RECORDS Start Marker

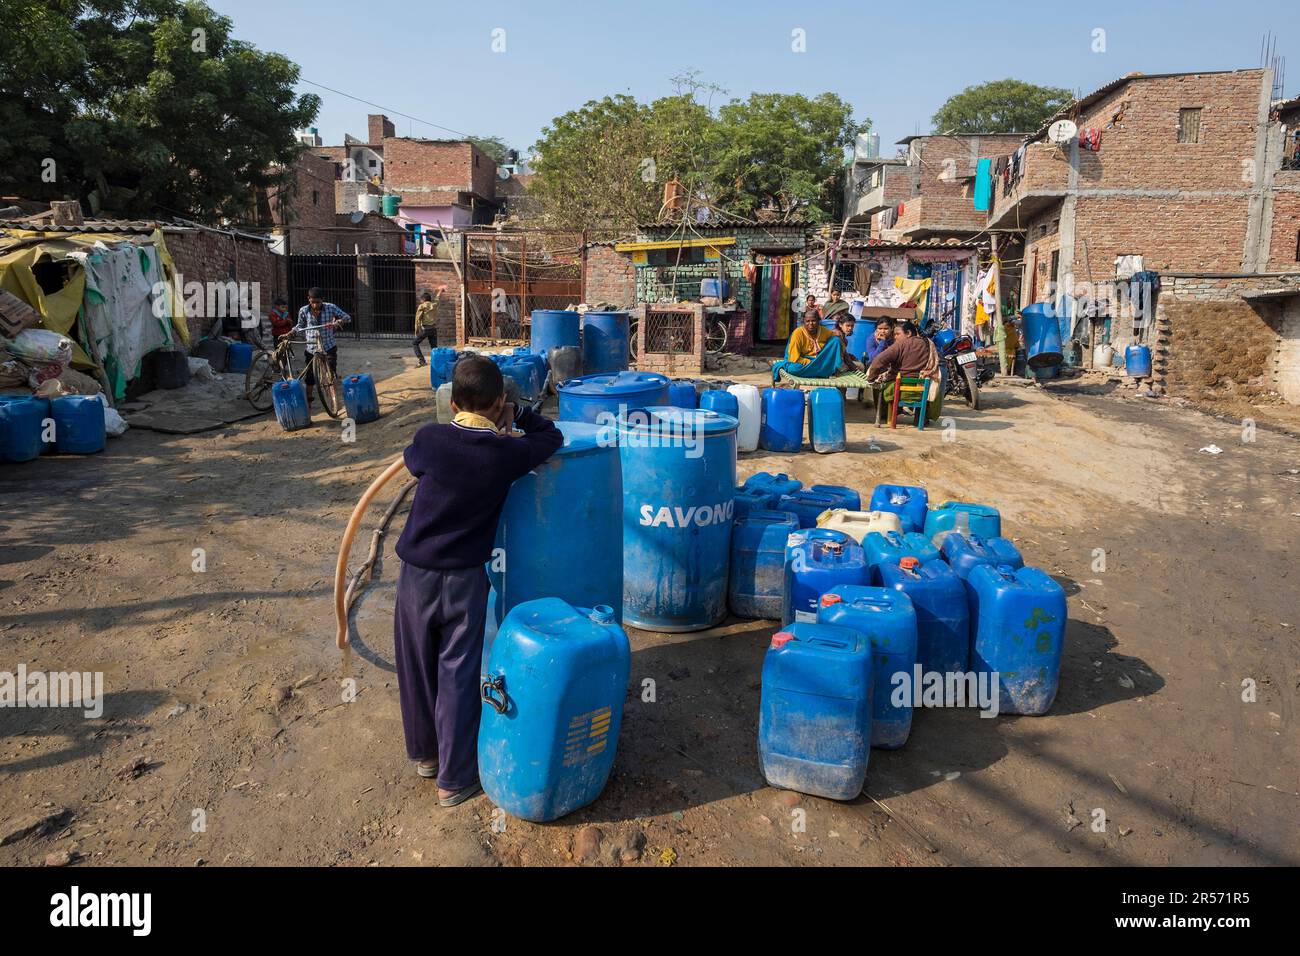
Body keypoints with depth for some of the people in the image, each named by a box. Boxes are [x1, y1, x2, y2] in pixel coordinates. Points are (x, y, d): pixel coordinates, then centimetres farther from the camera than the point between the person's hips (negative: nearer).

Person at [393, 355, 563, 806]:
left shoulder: (430, 439, -10)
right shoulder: (507, 453, -13)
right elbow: (552, 436, 6)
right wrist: (517, 415, 14)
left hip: (416, 573, 2)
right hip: (465, 579, -2)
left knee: (417, 668, 18)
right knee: (458, 675, 9)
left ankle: (424, 752, 38)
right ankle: (455, 777, 20)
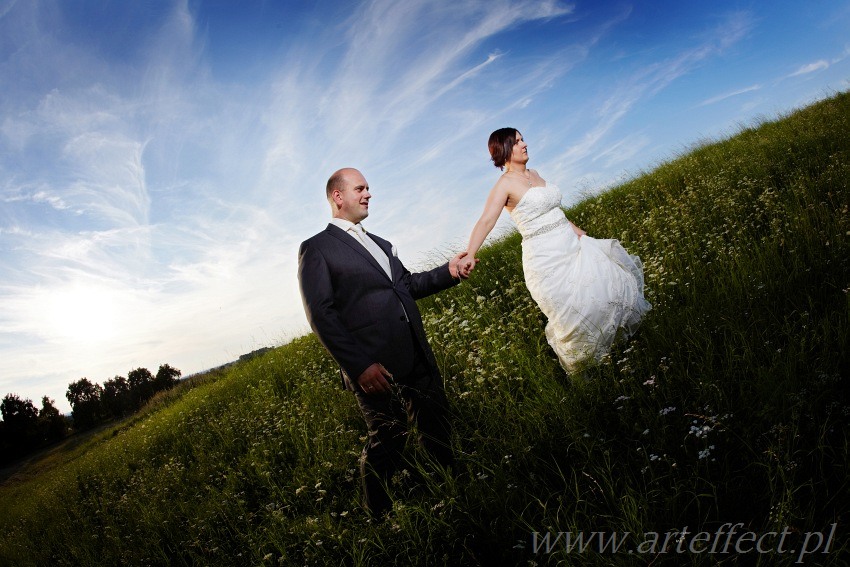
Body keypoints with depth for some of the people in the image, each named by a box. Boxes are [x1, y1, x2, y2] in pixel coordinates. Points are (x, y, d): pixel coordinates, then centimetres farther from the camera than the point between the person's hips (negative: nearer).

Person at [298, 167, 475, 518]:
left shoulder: (379, 244, 21)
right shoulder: (316, 248, -3)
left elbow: (408, 284, 26)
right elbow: (321, 314, -11)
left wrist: (449, 272, 8)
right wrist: (359, 365, -19)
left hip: (418, 357, 7)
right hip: (375, 368, -7)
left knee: (437, 427, 13)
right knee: (387, 442, 4)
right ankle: (381, 517, 27)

RECORDS End Marker

**EXERCISE GOAL:** Retype all of the lines above word for word, leaving out the pictures.

**RESULT OF THIS TASK:**
Body keypoints with depth for some of the people in the image, each named by a box. Boxes are [x1, y1, x2, y2] in pixel coordinates. Points are (x, y, d): pixel coordinates, then centimetres farther from the camera than the point between the person's hips (negative: nearer).

Person at [393, 355, 563, 806]:
left shoulder: (430, 439, -10)
right shoulder: (507, 453, -13)
right elbow: (552, 436, 6)
right wrist: (517, 415, 14)
left hip: (416, 573, 2)
right hip: (465, 579, -2)
left knee: (417, 668, 18)
right knee: (458, 675, 9)
left ankle: (424, 752, 38)
right ankle: (455, 777, 20)
Body keypoints with depth for some of the people in the image, each named by a box. Boxes are [x1, y1, x2, y2] in pixel coordinates. Points are (x, y, d): pixel coordinates, then centimetres farther from the camera than the point between the person's hips (negative: nearer).

Person at [298, 167, 475, 518]:
left shoulder: (379, 244, 21)
right shoulder: (316, 248, -3)
left elbow: (408, 284, 26)
right elbow: (321, 314, -11)
left wrist: (449, 272, 8)
right wrist: (359, 365, -19)
left hip: (418, 357, 7)
right hip: (375, 368, -7)
left knee: (437, 427, 13)
right knee: (387, 442, 4)
right ankle: (381, 517, 27)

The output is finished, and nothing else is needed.